What’s more, “With a policy focus on child and youth poverty, she understands the connections with health, education, crime, and the economy. (She) spent 18 years as a federal and provincial civil servant working in social development, industry, public safety, and economic development.
“She has been a lifetime advocate for prevention, support, and early intervention, and is concerned for the quality of life and well-being of vulnerable families. Honoured for her community service work by the YWCA Moncton in 2011 with a Woman of Distinction Award for Education, Training, and Development, she also received Stephen and Ella Steeves Excellence in Service Award from Crandall University in 2012.”
Given the complexion of her personal and professional achievements, inciting revolt among the province’s elderly – the fastest-growing demographic here – would not be an especially flattering footnote to her resume.

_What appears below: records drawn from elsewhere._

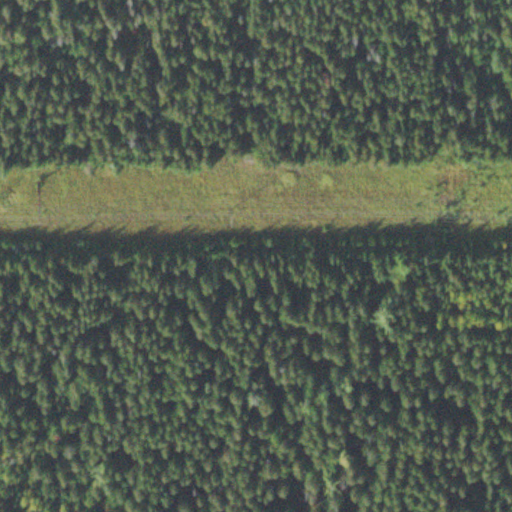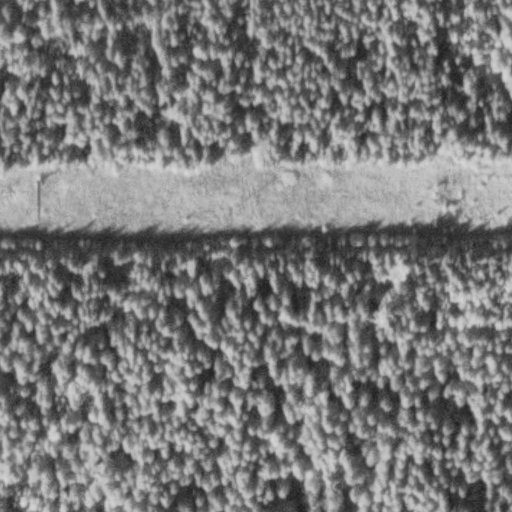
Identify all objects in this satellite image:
power tower: (31, 170)
power tower: (511, 173)
road: (205, 398)
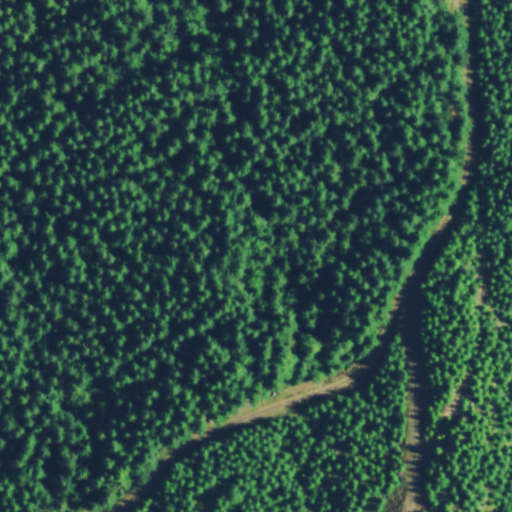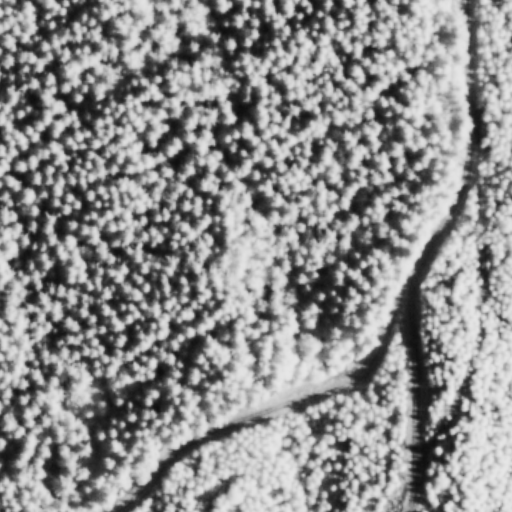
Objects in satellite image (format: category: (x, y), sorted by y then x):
road: (460, 254)
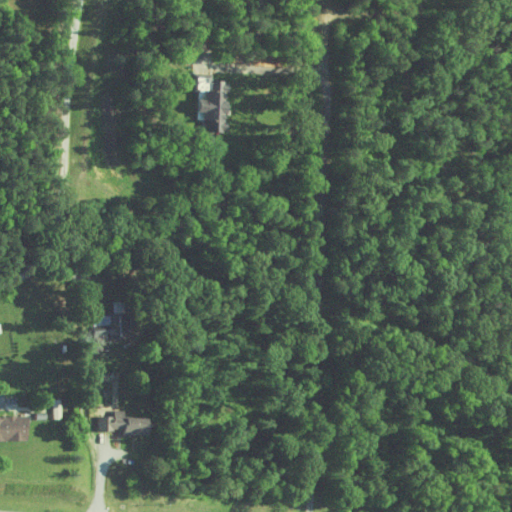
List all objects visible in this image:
road: (61, 154)
road: (319, 232)
building: (122, 318)
building: (1, 327)
road: (139, 328)
building: (128, 422)
building: (15, 426)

In truth, though, the whole idea of raising fees for some folks – a measly haul of maybe $1.6 million to government coffers – to help pay the costs of others, based on a largely arbitrary means test of personal wealth, was ludicrously provocative and unworkable from the get-go. Its only productive result has been to arm the opposition Tories with mud to sling, as Progressive Conservative leader amply demonstrated in his reaction to last week’s policy about-face: “The premier and the minister have bungled this from the start. They should have apologized to seniors for putting them through this for the past six months. Minister Rogers needs to take responsibility and resign.”
Of course, Minister Rogers needs to do no such thing. She will be far too busy continuing to make amends among the one voter block whose members still reliably line up on Election Day.